• [Selected excerpt]

-- BEGIN --

Thank you Rupert!
It is probably something that I missed.
Best,
Srecko
-----Original Message-----
From: Rupert Westenthaler [mailto:[email protected]]
Sent: Thursday, January 12, 2012 20:16
To: Srecko Joksimovic; [email protected]
Cc: [email protected]
Subject: Re: Annotating using DBPedia ontology
Hi Srecko
I seams that both cases are related to the Metaxa Engine. My knowledge abut
the libs used by this engine to extract the textual content is very limited.
So I might not be the right person to look into that.
In the first Example I think Metaxa was not able to extract the text from
the word document because the only plainTextContent triple noted is
<j.0:plainTextContent>Microsoft Word-Dokument
srecko</j.0:plainTextContent>
The second example looks like an issue within the RDF metadata generation
in Aperture.
I sent this replay also directly to Walter Kasper. He is the one who
contributed this engine and should be able to provide a more information.
best
Rupert
On 12.01.2012, at 18:40, srecko joksimovic wrote:
Hi Rupert,
I have another question, and I will finish soon.
I tried to annotate pdf document, and I didn't get result I expected. Then
I put string you sent to me
"John Smith works for the Apple Inc. in Cupertino, California."
in MS Word document, and this is the result I got:
<rdf:RDF
xmlns:rdf="http://www.w3.org/1999/02/22-rdf-syntax-ns#"
xmlns:j.0="http://www.semanticdesktop.org/ontologies/2007/01/19/nie#"
xmlns:j.1="http://purl.org/dc/terms/"
xmlns:j.2="http://www.semanticdesktop.org/ontologies/2007/03/22/nfo#"

-- END --

• [Provided records]

-- BEGIN --

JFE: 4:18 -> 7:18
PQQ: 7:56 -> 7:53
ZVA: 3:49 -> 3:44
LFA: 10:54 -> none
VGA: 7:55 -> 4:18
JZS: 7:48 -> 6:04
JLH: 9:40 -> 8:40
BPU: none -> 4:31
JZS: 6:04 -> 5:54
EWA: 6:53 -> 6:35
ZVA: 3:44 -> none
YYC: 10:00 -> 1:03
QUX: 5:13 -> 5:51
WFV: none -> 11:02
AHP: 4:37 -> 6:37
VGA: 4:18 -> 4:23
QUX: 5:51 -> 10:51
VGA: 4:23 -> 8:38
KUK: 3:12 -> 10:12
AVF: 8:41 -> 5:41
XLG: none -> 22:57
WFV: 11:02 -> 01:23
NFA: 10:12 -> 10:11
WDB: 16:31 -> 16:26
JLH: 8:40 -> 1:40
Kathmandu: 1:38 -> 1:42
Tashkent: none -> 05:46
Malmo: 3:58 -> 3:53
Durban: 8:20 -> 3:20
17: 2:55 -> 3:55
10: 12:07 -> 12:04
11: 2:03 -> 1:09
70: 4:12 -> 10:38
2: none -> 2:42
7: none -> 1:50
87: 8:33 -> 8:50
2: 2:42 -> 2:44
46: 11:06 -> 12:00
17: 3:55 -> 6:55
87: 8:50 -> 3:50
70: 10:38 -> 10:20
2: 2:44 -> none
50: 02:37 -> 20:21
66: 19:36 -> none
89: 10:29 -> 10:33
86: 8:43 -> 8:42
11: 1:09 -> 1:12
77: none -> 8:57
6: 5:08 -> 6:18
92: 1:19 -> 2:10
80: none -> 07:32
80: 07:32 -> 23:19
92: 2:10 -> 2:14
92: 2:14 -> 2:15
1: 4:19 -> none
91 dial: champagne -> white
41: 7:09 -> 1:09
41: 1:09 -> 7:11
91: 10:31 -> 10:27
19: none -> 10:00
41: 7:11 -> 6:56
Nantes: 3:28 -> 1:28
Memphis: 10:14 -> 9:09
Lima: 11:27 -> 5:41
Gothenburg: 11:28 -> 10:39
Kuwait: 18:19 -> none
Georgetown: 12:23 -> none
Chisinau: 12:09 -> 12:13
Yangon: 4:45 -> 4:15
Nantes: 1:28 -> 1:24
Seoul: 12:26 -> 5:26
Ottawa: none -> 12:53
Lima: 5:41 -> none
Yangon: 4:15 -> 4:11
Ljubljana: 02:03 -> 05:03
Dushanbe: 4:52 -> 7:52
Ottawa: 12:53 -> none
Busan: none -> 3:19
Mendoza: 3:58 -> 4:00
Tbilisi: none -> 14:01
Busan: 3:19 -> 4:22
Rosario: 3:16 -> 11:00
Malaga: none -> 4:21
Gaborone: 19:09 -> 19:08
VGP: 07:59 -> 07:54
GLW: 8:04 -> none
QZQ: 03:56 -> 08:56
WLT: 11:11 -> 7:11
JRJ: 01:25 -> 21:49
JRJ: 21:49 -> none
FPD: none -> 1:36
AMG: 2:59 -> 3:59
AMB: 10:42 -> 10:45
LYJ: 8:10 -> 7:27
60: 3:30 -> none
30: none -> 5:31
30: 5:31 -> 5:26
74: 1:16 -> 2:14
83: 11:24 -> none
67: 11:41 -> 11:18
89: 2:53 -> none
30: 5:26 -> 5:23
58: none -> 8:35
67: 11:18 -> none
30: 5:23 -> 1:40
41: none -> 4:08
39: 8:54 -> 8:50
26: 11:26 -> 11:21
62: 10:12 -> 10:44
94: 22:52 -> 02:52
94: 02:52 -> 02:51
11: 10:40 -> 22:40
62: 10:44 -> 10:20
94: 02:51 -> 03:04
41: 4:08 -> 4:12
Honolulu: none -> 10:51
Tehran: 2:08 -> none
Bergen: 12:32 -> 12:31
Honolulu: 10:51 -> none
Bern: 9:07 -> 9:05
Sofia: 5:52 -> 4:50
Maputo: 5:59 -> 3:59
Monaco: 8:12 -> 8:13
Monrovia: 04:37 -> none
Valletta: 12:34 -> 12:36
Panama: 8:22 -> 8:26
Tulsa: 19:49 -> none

-- END --

• [What you will do]
**A.** Render the sentence "So I might not be the right person to look into that." from the email thread in Spanish.
**B.** Retype the stretch of the email thread from "In the first" through "in Aperture.".
Rely only on the email thread for everything that comes next.

• [Solutions for each task]
**A.** Así que quizá no sea la persona adecuada para investigarlo.

**B.**
In the first Example I think Metaxa was not able to extract the text from
the word document because the only plainTextContent triple noted is
<j.0:plainTextContent>Microsoft Word-Dokument
srecko</j.0:plainTextContent>
The second example looks like an issue within the RDF metadata generation
in Aperture.